▶ TO DO: Every entry below is to be returned unchanged. Images are not part of the copy.

▶ DATASET EXTRACT:
● ● ● ● ● ● ●

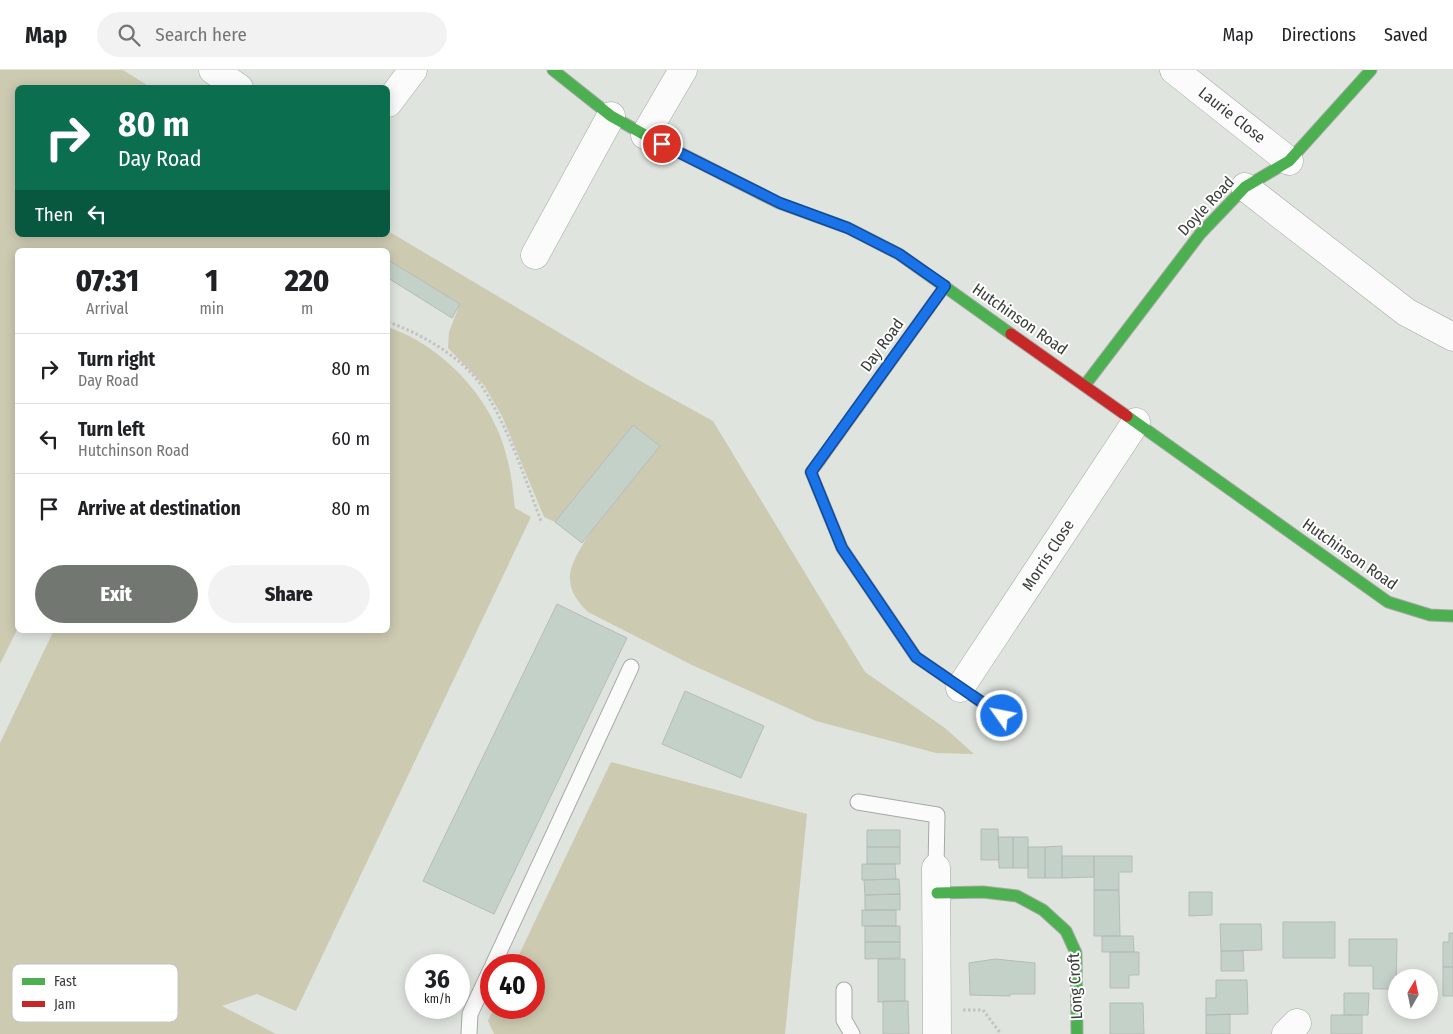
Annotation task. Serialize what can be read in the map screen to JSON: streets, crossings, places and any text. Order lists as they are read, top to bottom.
{
  "streets": {
    "street": [
      "Laurie Close",
      "Doyle Road",
      "Hutchinson Road",
      "Day Road",
      "Morris Close",
      "Long Croft"
    ]
  },
  "crossings": [
    ["Laurie Close", "Doyle Road"],
    ["Doyle Road", "Hutchinson Road"],
    ["Hutchinson Road", "Day Road"],
    ["Hutchinson Road", "Morris Close"],
    ["Day Road", "Morris Close"]
  ],
  "legend": ["Fast", "Jam"],
  "north": "top",
  "page": {
    "header": "Map",
    "search": "Search here",
    "nav": ["Map", "Directions", "Saved"],
    "turn": ["80 m", "Day Road"],
    "then": "Then",
    "eta": [
      "07:31",
      "Arrival",
      "1",
      "min",
      "220",
      "m"
    ],
    "list": [
      {
        "name": "Turn right",
        "note": "Day Road",
        "value": "80 m"
      },
      {
        "name": "Turn left",
        "note": "Hutchinson Road",
        "value": "60 m"
      },
      {
        "name": "Arrive at destination",
        "value": "80 m"
      }
    ],
    "buttons": ["Exit", "Share"],
    "speed": "36 km/h",
    "limit": "40"
  }
}
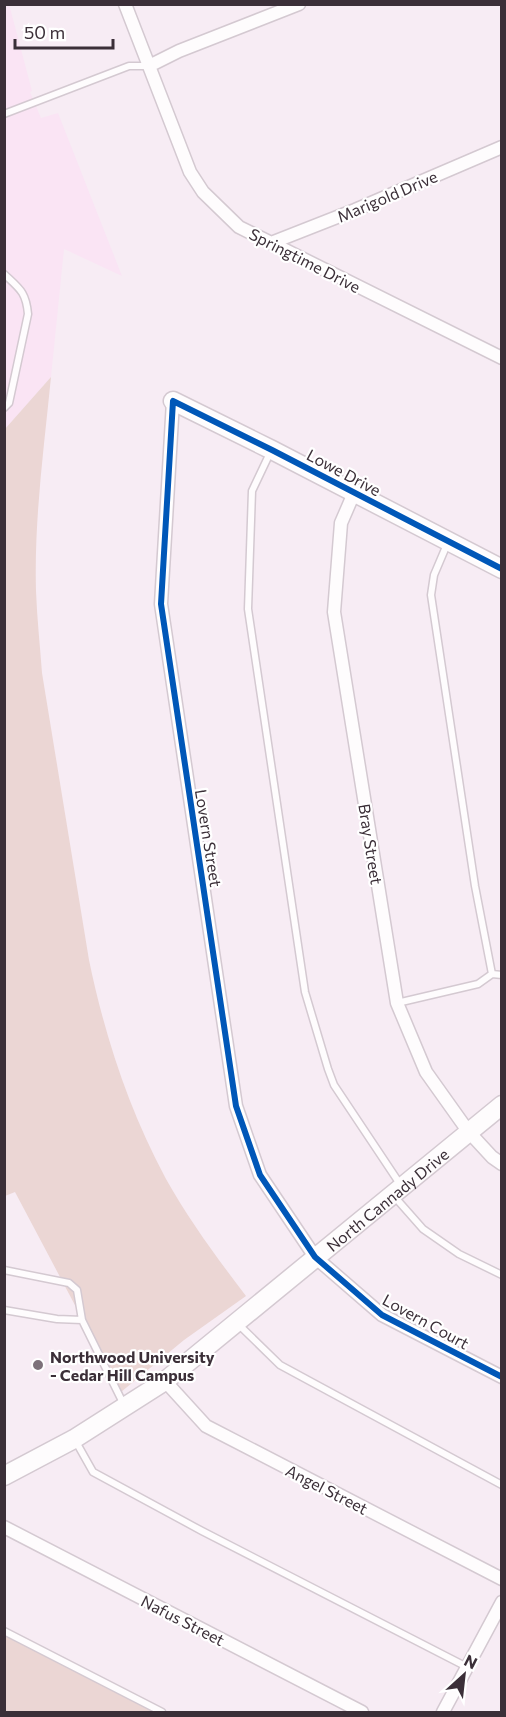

● ● ● ● ● ● ●

▶ TASK ANSWER:
Annotation task. Serialize what can be read in the map screen to JSON: streets, crossings, places and any text. Order lists as they are read, top to bottom.
{
  "streets": {
    "street": [
      "Laurie Close",
      "Doyle Road",
      "Hutchinson Road",
      "Day Road",
      "Morris Close",
      "Long Croft"
    ]
  },
  "crossings": [
    ["Laurie Close", "Doyle Road"],
    ["Doyle Road", "Hutchinson Road"],
    ["Hutchinson Road", "Day Road"],
    ["Hutchinson Road", "Morris Close"],
    ["Day Road", "Morris Close"]
  ],
  "legend": ["Fast", "Jam"],
  "north": "top",
  "page": {
    "header": "Map",
    "search": "Search here",
    "nav": ["Map", "Directions", "Saved"],
    "turn": ["80 m", "Day Road"],
    "then": "Then",
    "eta": [
      "07:31",
      "Arrival",
      "1",
      "min",
      "220",
      "m"
    ],
    "list": [
      {
        "name": "Turn right",
        "note": "Day Road",
        "value": "80 m"
      },
      {
        "name": "Turn left",
        "note": "Hutchinson Road",
        "value": "60 m"
      },
      {
        "name": "Arrive at destination",
        "value": "80 m"
      }
    ],
    "buttons": ["Exit", "Share"],
    "speed": "36 km/h",
    "limit": "40"
  }
}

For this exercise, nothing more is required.